(Collected data entries)
%%
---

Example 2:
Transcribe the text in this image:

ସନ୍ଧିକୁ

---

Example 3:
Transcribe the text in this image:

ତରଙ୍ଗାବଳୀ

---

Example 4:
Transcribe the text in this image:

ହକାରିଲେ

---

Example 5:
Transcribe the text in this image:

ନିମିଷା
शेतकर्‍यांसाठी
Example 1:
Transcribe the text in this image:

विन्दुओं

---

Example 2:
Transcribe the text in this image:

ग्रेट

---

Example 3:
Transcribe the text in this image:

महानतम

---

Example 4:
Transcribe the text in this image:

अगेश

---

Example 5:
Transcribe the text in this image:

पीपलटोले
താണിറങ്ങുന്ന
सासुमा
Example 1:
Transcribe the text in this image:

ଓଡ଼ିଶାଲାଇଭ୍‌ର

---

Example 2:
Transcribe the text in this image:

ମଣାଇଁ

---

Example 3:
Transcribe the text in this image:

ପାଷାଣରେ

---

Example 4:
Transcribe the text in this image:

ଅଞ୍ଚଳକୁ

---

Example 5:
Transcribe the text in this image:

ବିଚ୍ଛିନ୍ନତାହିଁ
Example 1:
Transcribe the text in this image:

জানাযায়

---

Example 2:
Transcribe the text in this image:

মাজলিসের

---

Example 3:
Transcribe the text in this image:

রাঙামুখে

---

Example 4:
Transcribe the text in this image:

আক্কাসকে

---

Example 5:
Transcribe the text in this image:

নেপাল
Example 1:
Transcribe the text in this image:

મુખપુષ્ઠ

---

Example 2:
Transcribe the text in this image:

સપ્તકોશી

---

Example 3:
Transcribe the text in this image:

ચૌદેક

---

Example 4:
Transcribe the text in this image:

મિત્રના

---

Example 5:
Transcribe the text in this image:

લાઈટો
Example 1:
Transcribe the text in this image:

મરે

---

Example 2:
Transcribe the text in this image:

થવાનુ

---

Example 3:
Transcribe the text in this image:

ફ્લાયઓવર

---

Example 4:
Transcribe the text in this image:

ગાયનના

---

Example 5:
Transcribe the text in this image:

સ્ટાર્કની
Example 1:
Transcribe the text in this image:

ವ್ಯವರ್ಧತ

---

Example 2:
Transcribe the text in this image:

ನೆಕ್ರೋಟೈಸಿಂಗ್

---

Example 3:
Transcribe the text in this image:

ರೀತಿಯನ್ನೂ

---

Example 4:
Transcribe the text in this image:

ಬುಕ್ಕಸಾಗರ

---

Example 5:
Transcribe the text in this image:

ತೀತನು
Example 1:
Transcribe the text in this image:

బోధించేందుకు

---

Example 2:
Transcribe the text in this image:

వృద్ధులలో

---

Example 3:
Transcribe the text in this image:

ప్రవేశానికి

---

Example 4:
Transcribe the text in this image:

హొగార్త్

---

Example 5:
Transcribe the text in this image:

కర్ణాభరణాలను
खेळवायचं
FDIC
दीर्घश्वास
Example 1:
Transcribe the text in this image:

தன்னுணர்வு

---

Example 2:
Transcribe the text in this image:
%%
* TASK INSTRUCTIONS *
Copy the records above exactly, leaving nothing out.

* SOLVED EXERCISE *
---

Example 2:
Transcribe the text in this image:

ସନ୍ଧିକୁ

---

Example 3:
Transcribe the text in this image:

ତରଙ୍ଗାବଳୀ

---

Example 4:
Transcribe the text in this image:

ହକାରିଲେ

---

Example 5:
Transcribe the text in this image:

ନିମିଷା
शेतकर्‍यांसाठी
Example 1:
Transcribe the text in this image:

विन्दुओं

---

Example 2:
Transcribe the text in this image:

ग्रेट

---

Example 3:
Transcribe the text in this image:

महानतम

---

Example 4:
Transcribe the text in this image:

अगेश

---

Example 5:
Transcribe the text in this image:

पीपलटोले
താണിറങ്ങുന്ന
सासुमा
Example 1:
Transcribe the text in this image:

ଓଡ଼ିଶାଲାଇଭ୍‌ର

---

Example 2:
Transcribe the text in this image:

ମଣାଇଁ

---

Example 3:
Transcribe the text in this image:

ପାଷାଣରେ

---

Example 4:
Transcribe the text in this image:

ଅଞ୍ଚଳକୁ

---

Example 5:
Transcribe the text in this image:

ବିଚ୍ଛିନ୍ନତାହିଁ
Example 1:
Transcribe the text in this image:

জানাযায়

---

Example 2:
Transcribe the text in this image:

মাজলিসের

---

Example 3:
Transcribe the text in this image:

রাঙামুখে

---

Example 4:
Transcribe the text in this image:

আক্কাসকে

---

Example 5:
Transcribe the text in this image:

নেপাল
Example 1:
Transcribe the text in this image:

મુખપુષ્ઠ

---

Example 2:
Transcribe the text in this image:

સપ્તકોશી

---

Example 3:
Transcribe the text in this image:

ચૌદેક

---

Example 4:
Transcribe the text in this image:

મિત્રના

---

Example 5:
Transcribe the text in this image:

લાઈટો
Example 1:
Transcribe the text in this image:

મરે

---

Example 2:
Transcribe the text in this image:

થવાનુ

---

Example 3:
Transcribe the text in this image:

ફ્લાયઓવર

---

Example 4:
Transcribe the text in this image:

ગાયનના

---

Example 5:
Transcribe the text in this image:

સ્ટાર્કની
Example 1:
Transcribe the text in this image:

ವ್ಯವರ್ಧತ

---

Example 2:
Transcribe the text in this image:

ನೆಕ್ರೋಟೈಸಿಂಗ್

---

Example 3:
Transcribe the text in this image:

ರೀತಿಯನ್ನೂ

---

Example 4:
Transcribe the text in this image:

ಬುಕ್ಕಸಾಗರ

---

Example 5:
Transcribe the text in this image:

ತೀತನು
Example 1:
Transcribe the text in this image:

బోధించేందుకు

---

Example 2:
Transcribe the text in this image:

వృద్ధులలో

---

Example 3:
Transcribe the text in this image:

ప్రవేశానికి

---

Example 4:
Transcribe the text in this image:

హొగార్త్

---

Example 5:
Transcribe the text in this image:

కర్ణాభరణాలను
खेळवायचं
FDIC
दीर्घश्वास
Example 1:
Transcribe the text in this image:

தன்னுணர்வு

---

Example 2:
Transcribe the text in this image:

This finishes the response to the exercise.